Rewrite the records from the start through the line with "### Feedback Systems", switching "networking" to "collaboration" and leaving everything else the same. Don't include the pictures.

* * * * *

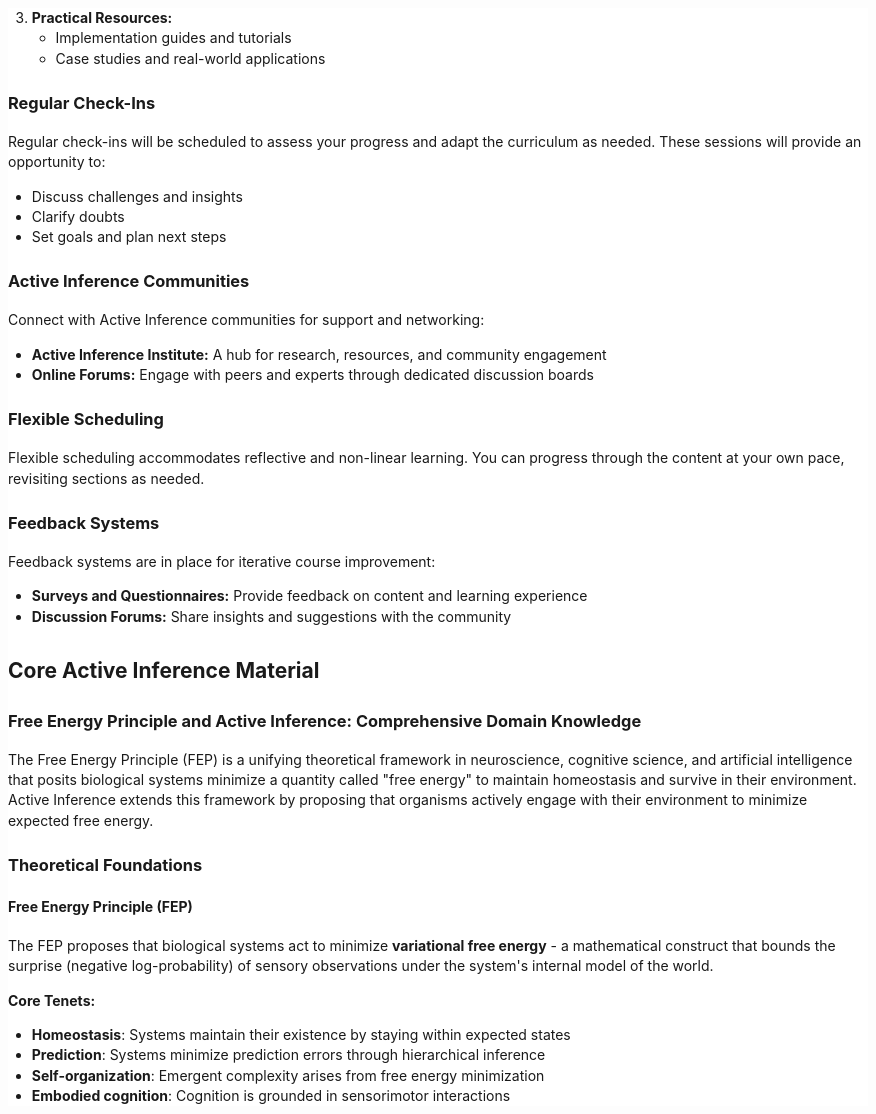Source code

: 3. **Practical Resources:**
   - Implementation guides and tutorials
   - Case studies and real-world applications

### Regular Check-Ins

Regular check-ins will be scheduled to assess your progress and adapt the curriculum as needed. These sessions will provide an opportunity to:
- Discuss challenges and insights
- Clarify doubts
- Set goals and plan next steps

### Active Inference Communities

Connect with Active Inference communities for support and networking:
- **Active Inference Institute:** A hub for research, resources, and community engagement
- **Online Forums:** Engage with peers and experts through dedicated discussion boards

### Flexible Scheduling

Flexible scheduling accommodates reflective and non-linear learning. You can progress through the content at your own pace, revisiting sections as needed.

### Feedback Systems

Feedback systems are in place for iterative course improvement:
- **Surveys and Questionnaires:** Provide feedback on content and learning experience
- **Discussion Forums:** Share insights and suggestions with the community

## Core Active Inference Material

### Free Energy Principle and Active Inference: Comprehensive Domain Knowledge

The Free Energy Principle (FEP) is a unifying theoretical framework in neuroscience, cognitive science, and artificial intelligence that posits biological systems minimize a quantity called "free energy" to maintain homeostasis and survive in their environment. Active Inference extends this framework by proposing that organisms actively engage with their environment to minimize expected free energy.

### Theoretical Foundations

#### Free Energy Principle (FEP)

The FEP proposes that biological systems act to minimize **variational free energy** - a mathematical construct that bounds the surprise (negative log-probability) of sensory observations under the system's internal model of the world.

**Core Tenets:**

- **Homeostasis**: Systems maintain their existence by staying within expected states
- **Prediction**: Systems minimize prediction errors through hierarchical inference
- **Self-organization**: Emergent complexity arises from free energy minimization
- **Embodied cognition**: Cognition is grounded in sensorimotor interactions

* * * * *

◆ Written solution:
Source code

: 3. **Practical Resources:**
   - Implementation guides and tutorials
   - Case studies and real-world applications

### Regular Check-Ins

Regular check-ins will be scheduled to assess your progress and adapt the curriculum as needed. These sessions will provide an opportunity to:
- Discuss challenges and insights
- Clarify doubts
- Set goals and plan next steps

### Active Inference Communities

Connect with Active Inference communities for support and collaboration:
- **Active Inference Institute:** A hub for research, resources, and community engagement
- **Online Forums:** Engage with peers and experts through dedicated discussion boards

### Flexible Scheduling

Flexible scheduling accommodates reflective and non-linear learning. You can progress through the content at your own pace, revisiting sections as needed.

### Feedback Systems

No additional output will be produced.